Constituíntimo. Palacete onde não existe o Tempo, templo sagrado dos homens. Aqui ele não permanece, perece, pois aqui só a solidão é infinita. Não há para onde correr, porém, tantos conseguem vencê-la. Não acho que isso seja lá uma vitória, fugir deste lugar, eu digo. Fugir daqui é como rejeitar as próprias mazelas, é estar aquém de quem se é realmente. Estar aqui é enxergar, ainda que haja Escuridão. Enxergar a monstruosidade que não cabe apenas ao outro. Permanecer aqui por escolha é para poucos. Ninguém disse que seria fácil, isso ninguém disse. E, mesmo assim, insistem em fugir, evitando contato com a própria realidade. Os escapistas de si mesmos. Medo de que os rostos refletidos no espelho não correspondam àquele idealizado - pois provavelmente é o que acontecerá. Quanto mais frequentamos esse lugar, mais o rosto se adéqua ao espelho e nos reconhecemos. E, então, fico e desmistifico. 

Um lugar que pode estar em tantos (todos) outros, e aqui estarei, independentemente da situação. E não é um lugar só meu, está aberto a visitação de todos. Quem conhece mais esse lugar do que eu? Acostumei a frequentá-lo sempre que quis e também quando não quis. Indico, mas só quando eu não estiver aqui, pois aqui só tem café para um. Sejam bem-vindos à Solidão.


"Em um mundo de pessoas rasas, mergulhar de cabeça pode ser perigoso."

Coma.

domingo, 13 de abril de 2014


Nem sei que dia é hoje e nem que horas são, mas está beirando a tranquilidade mórbida de um domingo a noite. Debaixo das cobertas, ensaio conversas com interlocutores inexistentes em troca de sonolência - inútil. Minha concha, meu abrigo, onde nenhum monstro pode me atacar. E não há frio que justifique a minha presença aqui. Há, apenas, o medo de levantar e colocar os pés descalços no chão. Ninguém pode me ver, mas eu ouço tudo o que se passa lá fora. Como disse, minha casca de noz - a separação entre a zona de conforto inócua e os possibilidades lá de fora, tal qual sujeito e predicado que não se separa por vírgula. É só o que pode ser feito é permanecer induzido a ficar na cama. 

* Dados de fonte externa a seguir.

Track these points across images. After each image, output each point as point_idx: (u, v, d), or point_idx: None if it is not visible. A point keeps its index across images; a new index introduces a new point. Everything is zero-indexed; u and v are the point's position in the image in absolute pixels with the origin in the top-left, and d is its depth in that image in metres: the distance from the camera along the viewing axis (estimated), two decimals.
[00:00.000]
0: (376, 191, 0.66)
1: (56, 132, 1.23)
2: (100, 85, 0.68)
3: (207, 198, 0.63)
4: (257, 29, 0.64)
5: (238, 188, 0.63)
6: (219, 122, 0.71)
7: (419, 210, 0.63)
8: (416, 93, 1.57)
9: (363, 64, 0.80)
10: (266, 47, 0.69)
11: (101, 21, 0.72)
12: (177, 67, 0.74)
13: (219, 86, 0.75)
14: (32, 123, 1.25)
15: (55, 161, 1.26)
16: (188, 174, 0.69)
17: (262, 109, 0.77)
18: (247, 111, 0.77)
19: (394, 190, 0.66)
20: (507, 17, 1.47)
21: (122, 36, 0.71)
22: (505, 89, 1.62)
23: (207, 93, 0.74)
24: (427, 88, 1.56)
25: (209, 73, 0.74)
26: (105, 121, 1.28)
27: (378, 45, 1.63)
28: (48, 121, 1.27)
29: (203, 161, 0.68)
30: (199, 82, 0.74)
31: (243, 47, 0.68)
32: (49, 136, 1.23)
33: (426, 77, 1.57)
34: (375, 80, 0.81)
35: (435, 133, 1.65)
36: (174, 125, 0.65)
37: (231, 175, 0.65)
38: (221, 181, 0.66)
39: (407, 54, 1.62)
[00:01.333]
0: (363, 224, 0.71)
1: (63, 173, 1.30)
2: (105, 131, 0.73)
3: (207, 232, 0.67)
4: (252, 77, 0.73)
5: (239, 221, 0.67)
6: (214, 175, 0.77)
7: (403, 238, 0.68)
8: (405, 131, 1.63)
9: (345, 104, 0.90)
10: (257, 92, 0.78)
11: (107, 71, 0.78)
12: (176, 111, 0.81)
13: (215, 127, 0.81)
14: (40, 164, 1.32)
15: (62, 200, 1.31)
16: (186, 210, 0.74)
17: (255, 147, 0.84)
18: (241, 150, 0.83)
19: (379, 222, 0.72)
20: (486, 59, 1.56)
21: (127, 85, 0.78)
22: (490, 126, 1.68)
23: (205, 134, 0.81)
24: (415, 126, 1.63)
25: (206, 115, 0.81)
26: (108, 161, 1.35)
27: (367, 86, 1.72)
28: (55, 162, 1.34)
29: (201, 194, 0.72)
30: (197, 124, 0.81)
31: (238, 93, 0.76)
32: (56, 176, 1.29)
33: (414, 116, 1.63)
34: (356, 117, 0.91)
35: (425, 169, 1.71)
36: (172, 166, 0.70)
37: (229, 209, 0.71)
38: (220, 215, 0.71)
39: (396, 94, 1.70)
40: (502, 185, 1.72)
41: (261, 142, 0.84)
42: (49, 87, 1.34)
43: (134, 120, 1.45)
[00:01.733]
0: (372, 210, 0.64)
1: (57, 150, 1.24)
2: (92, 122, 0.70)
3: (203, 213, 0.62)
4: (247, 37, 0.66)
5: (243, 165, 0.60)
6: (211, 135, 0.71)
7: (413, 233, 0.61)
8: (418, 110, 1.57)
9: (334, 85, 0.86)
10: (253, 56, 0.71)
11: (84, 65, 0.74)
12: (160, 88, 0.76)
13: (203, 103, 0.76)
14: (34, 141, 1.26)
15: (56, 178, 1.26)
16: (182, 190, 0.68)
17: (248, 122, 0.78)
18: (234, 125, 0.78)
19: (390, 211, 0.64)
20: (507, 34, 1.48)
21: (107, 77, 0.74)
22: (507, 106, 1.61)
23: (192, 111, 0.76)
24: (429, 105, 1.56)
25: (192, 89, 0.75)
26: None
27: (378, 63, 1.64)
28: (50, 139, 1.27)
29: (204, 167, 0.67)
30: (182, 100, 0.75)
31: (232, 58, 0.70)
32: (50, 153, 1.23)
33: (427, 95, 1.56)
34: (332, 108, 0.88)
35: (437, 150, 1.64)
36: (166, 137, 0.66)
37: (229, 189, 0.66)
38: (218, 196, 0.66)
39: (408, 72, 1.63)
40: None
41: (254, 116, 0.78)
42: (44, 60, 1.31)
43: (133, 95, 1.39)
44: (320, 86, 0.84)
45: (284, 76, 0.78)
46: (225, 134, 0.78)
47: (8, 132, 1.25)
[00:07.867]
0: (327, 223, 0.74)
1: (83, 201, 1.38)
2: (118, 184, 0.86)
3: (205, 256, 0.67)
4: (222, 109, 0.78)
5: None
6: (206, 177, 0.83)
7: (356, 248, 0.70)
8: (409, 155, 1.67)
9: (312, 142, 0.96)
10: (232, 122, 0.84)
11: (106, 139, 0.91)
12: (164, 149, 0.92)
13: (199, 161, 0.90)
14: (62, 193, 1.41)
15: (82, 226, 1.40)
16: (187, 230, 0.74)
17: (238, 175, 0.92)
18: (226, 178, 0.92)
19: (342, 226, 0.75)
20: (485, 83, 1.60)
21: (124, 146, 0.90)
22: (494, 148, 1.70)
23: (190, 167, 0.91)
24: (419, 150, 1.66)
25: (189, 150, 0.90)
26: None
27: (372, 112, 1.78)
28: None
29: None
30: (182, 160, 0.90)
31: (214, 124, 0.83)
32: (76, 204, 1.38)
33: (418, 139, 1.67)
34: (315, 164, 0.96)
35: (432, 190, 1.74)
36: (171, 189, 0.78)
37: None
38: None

Sério, que grande merda tá esse blog. Que grande merda estou eu.'

Idiossincrasia do Sujo.

sábado, 12 de abril de 2014


Sob a chuva, mas sem sentir as gotas na pele, sentia apenas a água turva entrar no all-star ao pisar numa poça imunda na beira do meio fio. Naquele momento, o pensamento caótico se confundia com o barulho dos carros anômicos e os faróis refletidos no chão molhado causam um estranho incômodo fotofóbico, evitado com um simples olhar para baixo...

E ver um cigarro encharcado e puído sob os pés, sob a chuva, sob o céu. O escarro é inevitável e o disparo se faz certeiro ao lado dos restos de fumo – denso e preto, tardiamente à tosse seca. O ar carregado de fuligem em suspensão do ônibus que parte é tão preto quanto o cuspe que carrega mais substâncias diferentes que um maço de cigarros se atreveria.

São as chagas asfixiadas que saem em amálgama com o pretume e, lentamente, se misturam no chão com o chorume que escorre de uma lixeira velha e enferrujada. Cada elemento combinado como deveria. Isso até que os pés descalços e rachados de um mendigo pisam na alquimia pútrida e a espalha entre os passos, misturando-a a uma nova sujeira híbrida.

Um breve pigarro e a saliva é engolida devagar na tentativa de aliviar a sequidão da garganta. Entre o escarro e a tosse; o vômito e a lágrima; a fumaça e a solidão; a arte sobrevive compartilhada na idiossincrasia do toque úmido de um aperto de mãos amigas. O sinal abre e o passo já pode se apressar para atravessar em segurança e ir para casa.


No meio!

terça-feira, 8 de abril de 2014


"Yeah, you bleed just to know you're alive"

Na lacuna destinada ao nome, o branco

E a inominável ausência se faz presente
Como se o vácuo houvesse peso, tanto! 
Demasiada, indomável e nada eloquente
Nada me revela além da própria presença
Imensa! No meio do peito faz sua morada
Sem permissão, sem nome, porém infinita
O domínio do nada - ou preto, ou branco
E toda porta, janela, saída: eu destranco
Para não prolongar ainda mais essa visita 
Pode vir e ficar, por um minuto ou dois
Às vezes, leva um dia inteiro sem saber
E, às vezes, leva sem saber e só depois
Se percebe que partiu, assim, repentina
Sem deixar rastro, nem pista do nome.